Com sorte, as unidades cossacas alcançariam o Punjab dominado pelos sikh, seguido pelo maior estado do Hindustão: o Império Marathi. Ambos haviam resistido ao expansionismo britânico por muitos anos, e esperava-se que tivessem atitude neutra - se não amigável – quanto aos novatos na região.
As tropas britânicas espalhadas pelas possessões da Companhia das Índias Orientais eram quase equiparáveis às dos cossacos - pouco mais de 22 mil, sem contar as fracas forças das milícias mobilizadas pela população local.
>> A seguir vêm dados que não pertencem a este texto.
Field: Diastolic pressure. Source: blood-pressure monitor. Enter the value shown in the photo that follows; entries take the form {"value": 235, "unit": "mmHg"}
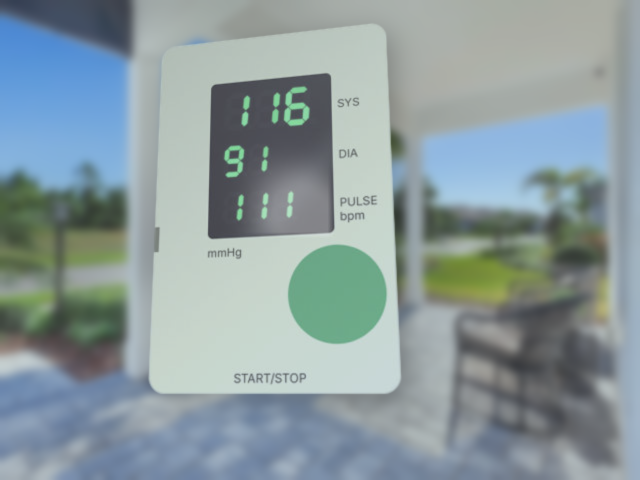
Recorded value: {"value": 91, "unit": "mmHg"}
Mas contra os cossacos e os 70.000 fortes homens de Platov e Masséna juntos, eles tinham poucas chances. Além disso, Pável e Napoleão esperavam aumentar os níveis das tropas recrutando voluntários libertados da opressão britânica.
Depois de esmagar a Companhia das Índias Orientais, os franceses deviam consolidar a parte sul da península, enquanto os russos se instalariam no norte.
Operação cancelada
Mas, a invasão estava fadada a nunca acontecer. Em 23 de março (no calendário antigo, 11 de março) de 1801, Pável 1° foi assassinado como resultado de uma intriga judicial na qual a Grã-Bretanha teve papel ativo. Um dos primeiros decretos do novo imperador Aleksandr 1° foi para ordenar que os cossacos de Platov voltassem para casa.
Napoleão reagiu com fúria à morte de seu aliado russo. “Eles não conseguiram me pegar no terceiro de Nivôse [o quarto mês do calendário republicano francês, que se refere a uma tentativa de assassinato de Napoleão, em 24 de dezembro de 1800, na qual os britânicos estavam, novamente, envolvidos], mas me pegaram em São Petersburgo”, disse Napoleão.
Mas o mundo dá voltas e, apenas alguns anos depois, a Rússia voltou à coalizão contrária à França e sofreu uma série de derrotas amargas antes de finalmente tomar Paris.
Já os britânicos nas décadas seguintes esmagaram os Estados dos marathas e dos sikhs, assegurando o domínio da Índia até meados do século 20.